[Dataset excerpts]
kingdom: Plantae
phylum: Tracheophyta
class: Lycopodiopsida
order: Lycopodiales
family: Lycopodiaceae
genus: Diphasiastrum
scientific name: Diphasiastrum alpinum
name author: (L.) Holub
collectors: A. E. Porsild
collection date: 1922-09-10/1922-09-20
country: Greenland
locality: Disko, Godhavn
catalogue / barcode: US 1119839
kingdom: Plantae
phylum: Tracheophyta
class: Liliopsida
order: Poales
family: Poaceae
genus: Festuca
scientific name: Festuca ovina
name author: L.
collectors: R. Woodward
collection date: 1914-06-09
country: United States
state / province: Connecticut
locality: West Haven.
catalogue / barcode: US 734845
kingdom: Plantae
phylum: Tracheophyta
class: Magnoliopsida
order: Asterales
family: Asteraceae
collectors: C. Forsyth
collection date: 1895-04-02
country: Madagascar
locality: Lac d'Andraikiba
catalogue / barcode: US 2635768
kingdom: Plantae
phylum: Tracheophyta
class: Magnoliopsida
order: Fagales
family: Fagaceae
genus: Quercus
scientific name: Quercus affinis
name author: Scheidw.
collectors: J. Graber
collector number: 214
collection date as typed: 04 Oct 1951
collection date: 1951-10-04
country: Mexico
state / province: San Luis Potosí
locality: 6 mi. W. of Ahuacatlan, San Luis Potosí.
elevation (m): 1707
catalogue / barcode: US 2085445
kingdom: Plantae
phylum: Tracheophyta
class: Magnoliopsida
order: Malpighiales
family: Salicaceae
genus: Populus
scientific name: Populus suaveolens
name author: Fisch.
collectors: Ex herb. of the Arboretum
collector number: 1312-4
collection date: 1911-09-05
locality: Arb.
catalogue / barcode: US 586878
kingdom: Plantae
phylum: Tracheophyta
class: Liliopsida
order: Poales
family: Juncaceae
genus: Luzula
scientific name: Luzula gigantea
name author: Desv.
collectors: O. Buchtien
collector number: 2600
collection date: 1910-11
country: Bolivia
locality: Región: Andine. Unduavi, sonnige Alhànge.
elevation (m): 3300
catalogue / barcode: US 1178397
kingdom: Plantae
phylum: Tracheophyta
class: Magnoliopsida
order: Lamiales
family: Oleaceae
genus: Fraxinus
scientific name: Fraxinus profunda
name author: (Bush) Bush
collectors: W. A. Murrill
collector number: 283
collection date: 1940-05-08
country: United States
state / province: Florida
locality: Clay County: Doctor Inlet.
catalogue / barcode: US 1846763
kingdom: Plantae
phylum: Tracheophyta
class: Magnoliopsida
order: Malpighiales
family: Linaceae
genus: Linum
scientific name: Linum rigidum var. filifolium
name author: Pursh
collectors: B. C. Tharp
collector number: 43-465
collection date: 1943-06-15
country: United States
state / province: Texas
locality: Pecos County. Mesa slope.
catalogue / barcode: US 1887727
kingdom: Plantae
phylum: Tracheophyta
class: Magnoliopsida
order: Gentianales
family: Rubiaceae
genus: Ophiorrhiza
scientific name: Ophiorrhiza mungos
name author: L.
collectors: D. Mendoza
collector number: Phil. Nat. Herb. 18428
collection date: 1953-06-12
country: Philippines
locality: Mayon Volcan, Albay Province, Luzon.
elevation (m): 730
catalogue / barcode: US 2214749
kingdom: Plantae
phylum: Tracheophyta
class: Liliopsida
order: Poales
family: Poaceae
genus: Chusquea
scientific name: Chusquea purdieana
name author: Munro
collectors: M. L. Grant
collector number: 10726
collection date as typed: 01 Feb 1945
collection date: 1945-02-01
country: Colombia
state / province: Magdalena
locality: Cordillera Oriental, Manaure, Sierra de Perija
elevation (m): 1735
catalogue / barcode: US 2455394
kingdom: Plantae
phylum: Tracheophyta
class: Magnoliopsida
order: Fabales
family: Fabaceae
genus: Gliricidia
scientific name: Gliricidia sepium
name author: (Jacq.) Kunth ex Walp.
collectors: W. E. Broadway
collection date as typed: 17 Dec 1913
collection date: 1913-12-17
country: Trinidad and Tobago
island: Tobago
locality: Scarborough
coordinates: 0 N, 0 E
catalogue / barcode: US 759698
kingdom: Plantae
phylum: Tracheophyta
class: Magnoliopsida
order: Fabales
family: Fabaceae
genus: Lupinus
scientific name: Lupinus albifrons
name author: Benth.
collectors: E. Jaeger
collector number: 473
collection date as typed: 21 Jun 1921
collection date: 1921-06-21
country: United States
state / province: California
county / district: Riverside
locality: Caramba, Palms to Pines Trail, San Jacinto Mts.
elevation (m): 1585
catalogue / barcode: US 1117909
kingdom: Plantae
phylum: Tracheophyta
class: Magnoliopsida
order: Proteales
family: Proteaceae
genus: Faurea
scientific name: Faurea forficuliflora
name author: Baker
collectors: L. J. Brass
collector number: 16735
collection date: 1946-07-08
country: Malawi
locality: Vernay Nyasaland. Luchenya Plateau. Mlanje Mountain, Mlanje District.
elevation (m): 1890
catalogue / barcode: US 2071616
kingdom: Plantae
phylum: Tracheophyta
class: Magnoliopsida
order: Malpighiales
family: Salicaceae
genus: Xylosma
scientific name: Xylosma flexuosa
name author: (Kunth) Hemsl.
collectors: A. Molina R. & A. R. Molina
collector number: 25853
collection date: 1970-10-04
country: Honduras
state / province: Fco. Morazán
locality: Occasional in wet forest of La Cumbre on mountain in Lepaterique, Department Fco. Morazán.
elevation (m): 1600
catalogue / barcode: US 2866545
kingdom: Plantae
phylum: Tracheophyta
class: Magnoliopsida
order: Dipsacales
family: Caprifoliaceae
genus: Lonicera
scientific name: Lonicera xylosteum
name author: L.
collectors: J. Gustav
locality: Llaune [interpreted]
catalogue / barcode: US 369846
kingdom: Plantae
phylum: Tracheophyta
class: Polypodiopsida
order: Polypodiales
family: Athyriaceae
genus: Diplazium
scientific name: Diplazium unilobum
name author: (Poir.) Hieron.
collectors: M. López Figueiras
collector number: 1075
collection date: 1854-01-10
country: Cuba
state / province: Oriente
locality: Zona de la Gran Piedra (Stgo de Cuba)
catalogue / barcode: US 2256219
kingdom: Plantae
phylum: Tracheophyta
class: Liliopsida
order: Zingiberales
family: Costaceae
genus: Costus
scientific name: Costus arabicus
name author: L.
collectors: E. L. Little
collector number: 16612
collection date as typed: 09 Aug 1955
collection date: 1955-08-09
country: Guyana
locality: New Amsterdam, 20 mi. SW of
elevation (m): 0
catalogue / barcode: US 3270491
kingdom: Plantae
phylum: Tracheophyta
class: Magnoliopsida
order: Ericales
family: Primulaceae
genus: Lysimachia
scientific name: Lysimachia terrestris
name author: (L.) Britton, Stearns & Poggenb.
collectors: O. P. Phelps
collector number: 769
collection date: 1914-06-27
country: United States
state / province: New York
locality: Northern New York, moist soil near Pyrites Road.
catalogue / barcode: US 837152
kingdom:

• What you should do: Lay out every line of the data as a JSON list of strings, one string per line, leaving out any blank lines.

• Full output:
[
  "kingdom: Plantae",
  "phylum: Tracheophyta",
  "class: Lycopodiopsida",
  "order: Lycopodiales",
  "family: Lycopodiaceae",
  "genus: Diphasiastrum",
  "scientific name: Diphasiastrum alpinum",
  "name author: (L.) Holub",
  "collectors: A. E. Porsild",
  "collection date: 1922-09-10/1922-09-20",
  "country: Greenland",
  "locality: Disko, Godhavn",
  "catalogue / barcode: US 1119839",
  "kingdom: Plantae",
  "phylum: Tracheophyta",
  "class: Liliopsida",
  "order: Poales",
  "family: Poaceae",
  "genus: Festuca",
  "scientific name: Festuca ovina",
  "name author: L.",
  "collectors: R. Woodward",
  "collection date: 1914-06-09",
  "country: United States",
  "state / province: Connecticut",
  "locality: West Haven.",
  "catalogue / barcode: US 734845",
  "kingdom: Plantae",
  "phylum: Tracheophyta",
  "class: Magnoliopsida",
  "order: Asterales",
  "family: Asteraceae",
  "collectors: C. Forsyth",
  "collection date: 1895-04-02",
  "country: Madagascar",
  "locality: Lac d'Andraikiba",
  "catalogue / barcode: US 2635768",
  "kingdom: Plantae",
  "phylum: Tracheophyta",
  "class: Magnoliopsida",
  "order: Fagales",
  "family: Fagaceae",
  "genus: Quercus",
  "scientific name: Quercus affinis",
  "name author: Scheidw.",
  "collectors: J. Graber",
  "collector number: 214",
  "collection date as typed: 04 Oct 1951",
  "collection date: 1951-10-04",
  "country: Mexico",
  "state / province: San Luis Potosí",
  "locality: 6 mi. W. of Ahuacatlan, San Luis Potosí.",
  "elevation (m): 1707",
  "catalogue / barcode: US 2085445",
  "kingdom: Plantae",
  "phylum: Tracheophyta",
  "class: Magnoliopsida",
  "order: Malpighiales",
  "family: Salicaceae",
  "genus: Populus",
  "scientific name: Populus suaveolens",
  "name author: Fisch.",
  "collectors: Ex herb. of the Arboretum",
  "collector number: 1312-4",
  "collection date: 1911-09-05",
  "locality: Arb.",
  "catalogue / barcode: US 586878",
  "kingdom: Plantae",
  "phylum: Tracheophyta",
  "class: Liliopsida",
  "order: Poales",
  "family: Juncaceae",
  "genus: Luzula",
  "scientific name: Luzula gigantea",
  "name author: Desv.",
  "collectors: O. Buchtien",
  "collector number: 2600",
  "collection date: 1910-11",
  "country: Bolivia",
  "locality: Región: Andine. Unduavi, sonnige Alhànge.",
  "elevation (m): 3300",
  "catalogue / barcode: US 1178397",
  "kingdom: Plantae",
  "phylum: Tracheophyta",
  "class: Magnoliopsida",
  "order: Lamiales",
  "family: Oleaceae",
  "genus: Fraxinus",
  "scientific name: Fraxinus profunda",
  "name author: (Bush) Bush",
  "collectors: W. A. Murrill",
  "collector number: 283",
  "collection date: 1940-05-08",
  "country: United States",
  "state / province: Florida",
  "locality: Clay County: Doctor Inlet.",
  "catalogue / barcode: US 1846763",
  "kingdom: Plantae",
  "phylum: Tracheophyta",
  "class: Magnoliopsida",
  "order: Malpighiales",
  "family: Linaceae",
  "genus: Linum",
  "scientific name: Linum rigidum var. filifolium",
  "name author: Pursh",
  "collectors: B. C. Tharp",
  "collector number: 43-465",
  "collection date: 1943-06-15",
  "country: United States",
  "state / province: Texas",
  "locality: Pecos County. Mesa slope.",
  "catalogue / barcode: US 1887727",
  "kingdom: Plantae",
  "phylum: Tracheophyta",
  "class: Magnoliopsida",
  "order: Gentianales",
  "family: Rubiaceae",
  "genus: Ophiorrhiza",
  "scientific name: Ophiorrhiza mungos",
  "name author: L.",
  "collectors: D. Mendoza",
  "collector number: Phil. Nat. Herb. 18428",
  "collection date: 1953-06-12",
  "country: Philippines",
  "locality: Mayon Volcan, Albay Province, Luzon.",
  "elevation (m): 730",
  "catalogue / barcode: US 2214749",
  "kingdom: Plantae",
  "phylum: Tracheophyta",
  "class: Liliopsida",
  "order: Poales",
  "family: Poaceae",
  "genus: Chusquea",
  "scientific name: Chusquea purdieana",
  "name author: Munro",
  "collectors: M. L. Grant",
  "collector number: 10726",
  "collection date as typed: 01 Feb 1945",
  "collection date: 1945-02-01",
  "country: Colombia",
  "state / province: Magdalena",
  "locality: Cordillera Oriental, Manaure, Sierra de Perija",
  "elevation (m): 1735",
  "catalogue / barcode: US 2455394",
  "kingdom: Plantae",
  "phylum: Tracheophyta",
  "class: Magnoliopsida",
  "order: Fabales",
  "family: Fabaceae",
  "genus: Gliricidia",
  "scientific name: Gliricidia sepium",
  "name author: (Jacq.) Kunth ex Walp.",
  "collectors: W. E. Broadway",
  "collection date as typed: 17 Dec 1913",
  "collection date: 1913-12-17",
  "country: Trinidad and Tobago",
  "island: Tobago",
  "locality: Scarborough",
  "coordinates: 0 N, 0 E",
  "catalogue / barcode: US 759698",
  "kingdom: Plantae",
  "phylum: Tracheophyta",
  "class: Magnoliopsida",
  "order: Fabales",
  "family: Fabaceae",
  "genus: Lupinus",
  "scientific name: Lupinus albifrons",
  "name author: Benth.",
  "collectors: E. Jaeger",
  "collector number: 473",
  "collection date as typed: 21 Jun 1921",
  "collection date: 1921-06-21",
  "country: United States",
  "state / province: California",
  "county / district: Riverside",
  "locality: Caramba, Palms to Pines Trail, San Jacinto Mts.",
  "elevation (m): 1585",
  "catalogue / barcode: US 1117909",
  "kingdom: Plantae",
  "phylum: Tracheophyta",
  "class: Magnoliopsida",
  "order: Proteales",
  "family: Proteaceae",
  "genus: Faurea",
  "scientific name: Faurea forficuliflora",
  "name author: Baker",
  "collectors: L. J. Brass",
  "collector number: 16735",
  "collection date: 1946-07-08",
  "country: Malawi",
  "locality: Vernay Nyasaland. Luchenya Plateau. Mlanje Mountain, Mlanje District.",
  "elevation (m): 1890",
  "catalogue / barcode: US 2071616",
  "kingdom: Plantae",
  "phylum: Tracheophyta",
  "class: Magnoliopsida",
  "order: Malpighiales",
  "family: Salicaceae",
  "genus: Xylosma",
  "scientific name: Xylosma flexuosa",
  "name author: (Kunth) Hemsl.",
  "collectors: A. Molina R. & A. R. Molina",
  "collector number: 25853",
  "collection date: 1970-10-04",
  "country: Honduras",
  "state / province: Fco. Morazán",
  "locality: Occasional in wet forest of La Cumbre on mountain in Lepaterique, Department Fco. Morazán.",
  "elevation (m): 1600",
  "catalogue / barcode: US 2866545",
  "kingdom: Plantae",
  "phylum: Tracheophyta",
  "class: Magnoliopsida",
  "order: Dipsacales",
  "family: Caprifoliaceae",
  "genus: Lonicera",
  "scientific name: Lonicera xylosteum",
  "name author: L.",
  "collectors: J. Gustav",
  "locality: Llaune [interpreted]",
  "catalogue / barcode: US 369846",
  "kingdom: Plantae",
  "phylum: Tracheophyta",
  "class: Polypodiopsida",
  "order: Polypodiales",
  "family: Athyriaceae",
  "genus: Diplazium",
  "scientific name: Diplazium unilobum",
  "name author: (Poir.) Hieron.",
  "collectors: M. López Figueiras",
  "collector number: 1075",
  "collection date: 1854-01-10",
  "country: Cuba",
  "state / province: Oriente",
  "locality: Zona de la Gran Piedra (Stgo de Cuba)",
  "catalogue / barcode: US 2256219",
  "kingdom: Plantae",
  "phylum: Tracheophyta",
  "class: Liliopsida",
  "order: Zingiberales",
  "family: Costaceae",
  "genus: Costus",
  "scientific name: Costus arabicus",
  "name author: L.",
  "collectors: E. L. Little",
  "collector number: 16612",
  "collection date as typed: 09 Aug 1955",
  "collection date: 1955-08-09",
  "country: Guyana",
  "locality: New Amsterdam, 20 mi. SW of",
  "elevation (m): 0",
  "catalogue / barcode: US 3270491",
  "kingdom: Plantae",
  "phylum: Tracheophyta",
  "class: Magnoliopsida",
  "order: Ericales",
  "family: Primulaceae",
  "genus: Lysimachia",
  "scientific name: Lysimachia terrestris",
  "name author: (L.) Britton, Stearns & Poggenb.",
  "collectors: O. P. Phelps",
  "collector number: 769",
  "collection date: 1914-06-27",
  "country: United States",
  "state / province: New York",
  "locality: Northern New York, moist soil near Pyrites Road.",
  "catalogue / barcode: US 837152",
  "kingdom:"
]